Cool but that could take some time!


----------



## purple66bu (Dec 18, 2013)

What is race to the death?


----------



## ZBT Speedway (Jan 2, 2012)

I will be attending this excellent affair, sounds like a swell time :thumbsup:

I am in for whatever a death race is, sounds interesting :dude:


----------



## purple66bu (Dec 18, 2013)

Death race 2000


----------



## fast old man (Jan 18, 2014)

I have skulls and crossbones decals but no dune buggy. I will be there to see the dead ones. To the death!!!


----------



## brownie374 (Nov 21, 2007)

I have some loaner bodies if you don't have any


----------



## brownie374 (Nov 21, 2007)

Just bumpin


----------



## ZBT Speedway (Jan 2, 2012)

*Death Race*

What is and are we doing a Death Race 2016 lol


----------



## ajd350 (Sep 18, 2005)

It was just a joke.
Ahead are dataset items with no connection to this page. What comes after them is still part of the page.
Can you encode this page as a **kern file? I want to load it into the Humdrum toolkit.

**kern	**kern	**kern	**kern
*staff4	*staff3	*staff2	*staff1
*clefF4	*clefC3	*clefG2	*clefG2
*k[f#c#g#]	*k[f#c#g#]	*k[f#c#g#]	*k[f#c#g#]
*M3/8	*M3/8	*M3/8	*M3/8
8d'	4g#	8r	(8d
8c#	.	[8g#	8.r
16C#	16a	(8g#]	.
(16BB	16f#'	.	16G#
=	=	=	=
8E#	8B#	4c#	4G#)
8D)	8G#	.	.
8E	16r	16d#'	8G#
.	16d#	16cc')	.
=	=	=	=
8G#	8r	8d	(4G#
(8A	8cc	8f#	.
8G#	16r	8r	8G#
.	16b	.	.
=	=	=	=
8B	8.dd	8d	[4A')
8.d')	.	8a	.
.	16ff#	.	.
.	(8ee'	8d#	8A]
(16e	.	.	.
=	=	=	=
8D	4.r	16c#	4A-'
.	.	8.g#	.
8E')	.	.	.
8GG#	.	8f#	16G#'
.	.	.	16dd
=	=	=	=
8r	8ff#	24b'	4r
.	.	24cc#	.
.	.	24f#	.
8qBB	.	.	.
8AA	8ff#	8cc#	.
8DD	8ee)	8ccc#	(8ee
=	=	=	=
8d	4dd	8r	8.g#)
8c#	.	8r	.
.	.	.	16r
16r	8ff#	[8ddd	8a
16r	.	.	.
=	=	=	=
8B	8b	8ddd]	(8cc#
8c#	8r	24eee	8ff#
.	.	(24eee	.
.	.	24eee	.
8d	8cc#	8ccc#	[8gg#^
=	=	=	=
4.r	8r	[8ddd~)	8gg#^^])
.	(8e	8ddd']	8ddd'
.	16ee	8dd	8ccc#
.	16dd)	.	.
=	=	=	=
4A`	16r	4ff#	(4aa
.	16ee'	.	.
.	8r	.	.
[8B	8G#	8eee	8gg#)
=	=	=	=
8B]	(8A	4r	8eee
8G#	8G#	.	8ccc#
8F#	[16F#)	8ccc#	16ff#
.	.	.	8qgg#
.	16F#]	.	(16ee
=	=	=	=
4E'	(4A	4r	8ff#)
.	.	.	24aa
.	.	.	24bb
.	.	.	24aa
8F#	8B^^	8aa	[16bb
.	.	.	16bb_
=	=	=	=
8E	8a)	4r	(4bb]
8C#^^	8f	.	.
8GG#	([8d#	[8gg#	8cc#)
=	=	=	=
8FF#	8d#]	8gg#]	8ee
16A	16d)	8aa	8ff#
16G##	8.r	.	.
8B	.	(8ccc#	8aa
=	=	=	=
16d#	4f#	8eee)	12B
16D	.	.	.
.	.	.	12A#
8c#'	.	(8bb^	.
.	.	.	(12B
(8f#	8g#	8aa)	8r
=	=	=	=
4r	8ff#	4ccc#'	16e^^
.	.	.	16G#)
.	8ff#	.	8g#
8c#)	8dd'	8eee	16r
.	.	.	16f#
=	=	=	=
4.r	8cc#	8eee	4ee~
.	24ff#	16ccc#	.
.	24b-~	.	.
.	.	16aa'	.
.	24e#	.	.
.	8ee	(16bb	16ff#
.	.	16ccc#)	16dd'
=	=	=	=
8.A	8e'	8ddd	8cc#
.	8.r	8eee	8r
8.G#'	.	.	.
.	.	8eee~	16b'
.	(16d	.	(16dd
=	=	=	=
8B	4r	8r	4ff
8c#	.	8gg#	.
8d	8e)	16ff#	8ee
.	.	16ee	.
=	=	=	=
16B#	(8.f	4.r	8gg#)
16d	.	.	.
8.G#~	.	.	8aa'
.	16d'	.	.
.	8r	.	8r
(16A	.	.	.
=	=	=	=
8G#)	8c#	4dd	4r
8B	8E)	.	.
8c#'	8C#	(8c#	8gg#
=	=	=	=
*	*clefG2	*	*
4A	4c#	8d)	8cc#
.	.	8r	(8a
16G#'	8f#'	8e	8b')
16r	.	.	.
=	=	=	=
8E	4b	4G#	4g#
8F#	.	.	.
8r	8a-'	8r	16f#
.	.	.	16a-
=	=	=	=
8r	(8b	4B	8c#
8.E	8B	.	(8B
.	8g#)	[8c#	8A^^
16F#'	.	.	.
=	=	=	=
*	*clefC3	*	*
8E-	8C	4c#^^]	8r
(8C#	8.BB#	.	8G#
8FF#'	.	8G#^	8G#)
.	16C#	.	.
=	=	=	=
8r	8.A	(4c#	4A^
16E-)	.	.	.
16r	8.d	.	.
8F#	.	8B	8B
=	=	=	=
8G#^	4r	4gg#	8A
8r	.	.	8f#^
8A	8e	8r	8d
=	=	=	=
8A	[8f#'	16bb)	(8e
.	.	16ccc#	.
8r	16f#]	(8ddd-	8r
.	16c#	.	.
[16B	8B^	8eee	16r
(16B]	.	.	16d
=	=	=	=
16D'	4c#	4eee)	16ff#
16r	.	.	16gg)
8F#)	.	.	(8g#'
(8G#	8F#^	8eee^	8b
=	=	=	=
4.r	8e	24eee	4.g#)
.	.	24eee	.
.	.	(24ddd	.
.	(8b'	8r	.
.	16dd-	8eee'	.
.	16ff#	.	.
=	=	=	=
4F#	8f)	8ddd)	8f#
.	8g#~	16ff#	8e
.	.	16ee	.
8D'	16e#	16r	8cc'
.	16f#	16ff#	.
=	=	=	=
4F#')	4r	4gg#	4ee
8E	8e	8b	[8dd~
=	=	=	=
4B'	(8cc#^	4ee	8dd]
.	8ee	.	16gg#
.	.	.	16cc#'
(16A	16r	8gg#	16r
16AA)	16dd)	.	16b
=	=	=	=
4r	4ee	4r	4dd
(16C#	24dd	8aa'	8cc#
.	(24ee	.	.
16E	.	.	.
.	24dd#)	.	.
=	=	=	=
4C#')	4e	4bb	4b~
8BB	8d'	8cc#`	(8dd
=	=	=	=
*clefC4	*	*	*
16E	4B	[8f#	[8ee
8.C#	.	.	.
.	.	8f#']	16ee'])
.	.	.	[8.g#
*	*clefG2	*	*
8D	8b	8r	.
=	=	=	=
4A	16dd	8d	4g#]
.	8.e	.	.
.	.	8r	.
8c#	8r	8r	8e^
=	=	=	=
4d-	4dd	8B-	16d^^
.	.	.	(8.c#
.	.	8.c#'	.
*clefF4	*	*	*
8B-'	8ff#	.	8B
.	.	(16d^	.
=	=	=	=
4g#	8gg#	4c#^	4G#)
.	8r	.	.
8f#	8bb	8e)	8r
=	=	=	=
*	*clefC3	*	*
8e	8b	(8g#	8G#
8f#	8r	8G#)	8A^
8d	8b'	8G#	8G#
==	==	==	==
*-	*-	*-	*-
No one needs to die...probably.

Hope no one is disappointed


----------



## Brian 1811 (Jan 17, 2009)

I will be there see you guys sunday:thumbsup:


----------



## brownie374 (Nov 21, 2007)

Bump it up :freak:


----------



## tom mulligan (Jan 27, 2013)

i'll be there


----------



## brownie374 (Nov 21, 2007)

19 racers Thanks !


----------



## ZBT Speedway (Jan 2, 2012)

Good day of close racing and good food. Thanks Ricker


----------